▸ Work to be completed:
Say the number of lines holding the word "déclaration" in the data, and leave out everything else.

▸ Data extracts:
+ + +
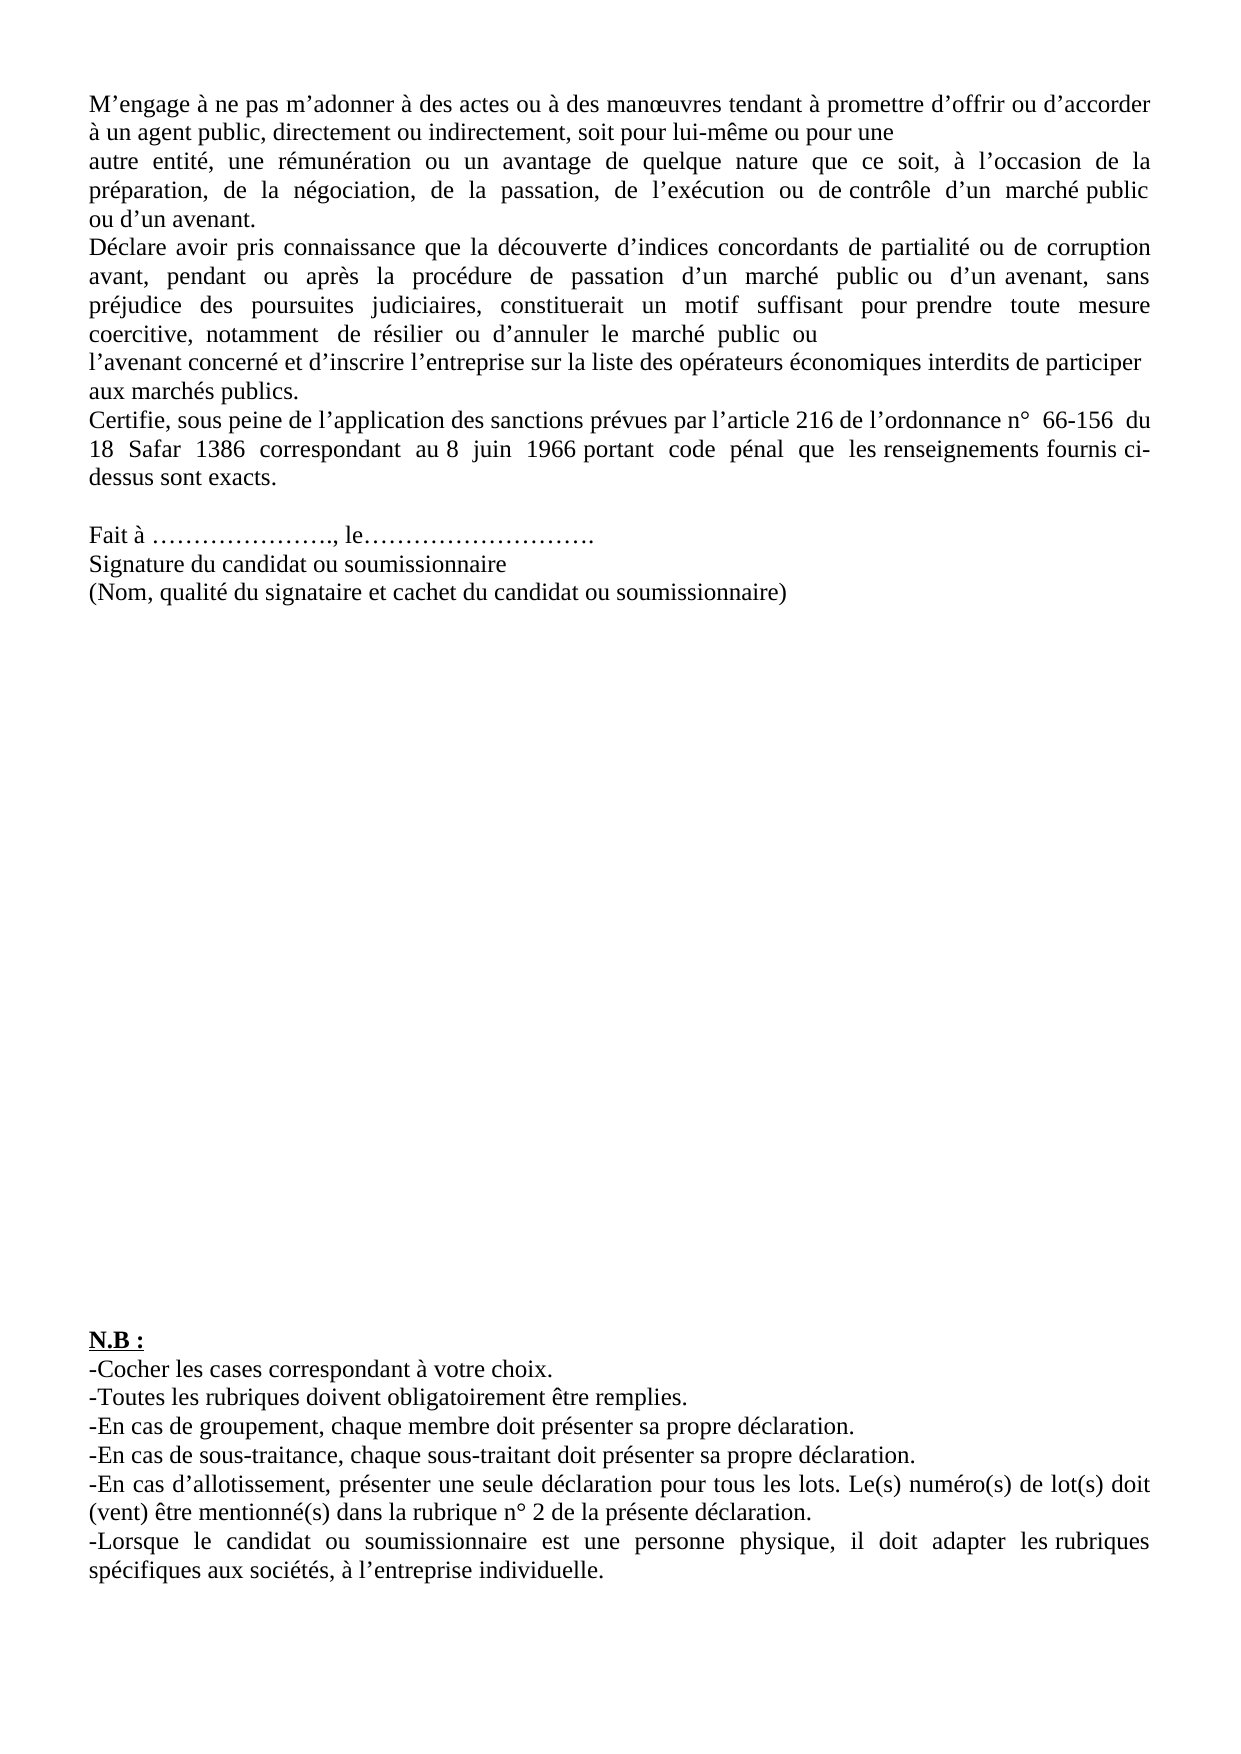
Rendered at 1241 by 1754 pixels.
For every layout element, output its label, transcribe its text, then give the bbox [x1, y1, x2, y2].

text Certifie, sous peine de l’application des sanctions prévues par l’article 216 de l’ordonnance n° 66-156 du 18 Safar 1386 correspondant au 8 juin 1966 portant code pénal que les renseignements fournis ci-dessus sont exacts. [89, 405, 1152, 491]
text M’engage à ne pas m’adonner à des actes ou à des manœuvres tendant à promettre d’offrir ou d’accorder à un agent public, directement ou indirectement, soit pour lui-même ou pour une [89, 89, 1152, 146]
text Signature du candidat ou soumissionnaire [89, 549, 1152, 577]
text N.B : [89, 1325, 1152, 1354]
text (Nom, qualité du signataire et cachet du candidat ou soumissionnaire) [89, 577, 1152, 606]
text autre entité, une rémunération ou un avantage de quelque nature que ce soit, à l’occasion de la préparation, de la négociation, de la passation, de l’exécution ou de contrôle d’un marché public ou d’un avenant. [89, 146, 1152, 232]
text -Toutes les rubriques doivent obligatoirement être remplies. [89, 1382, 1152, 1411]
text l’avenant concerné et d’inscrire l’entreprise sur la liste des opérateurs économiques interdits de participer aux marchés publics. [89, 347, 1152, 405]
text -En cas d’allotissement, présenter une seule déclaration pour tous les lots. Le(s) numéro(s) de lot(s) doit (vent) être mentionné(s) dans la rubrique n° 2 de la présente déclaration. [89, 1469, 1152, 1526]
text Déclare avoir pris connaissance que la découverte d’indices concordants de partialité ou de corruption avant, pendant ou après la procédure de passation d’un marché public ou d’un avenant, sans préjudice des poursuites judiciaires, constituerait un motif suffisant pour prendre toute mesure coercitive, notamment de résilier ou d’annuler le marché public ou [89, 232, 1152, 347]
text -En cas de groupement, chaque membre doit présenter sa propre déclaration. [89, 1411, 1152, 1440]
text Fait à …………………., le………………………. [89, 520, 1152, 549]
text -Lorsque le candidat ou soumissionnaire est une personne physique, il doit adapter les rubriques spécifiques aux sociétés, à l’entreprise individuelle. [89, 1526, 1152, 1584]
text -Cocher les cases correspondant à votre choix. [89, 1354, 1152, 1382]
text -En cas de sous-traitance, chaque sous-traitant doit présenter sa propre déclaration. [89, 1440, 1152, 1469]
+ + +
▸ Result for this task:
3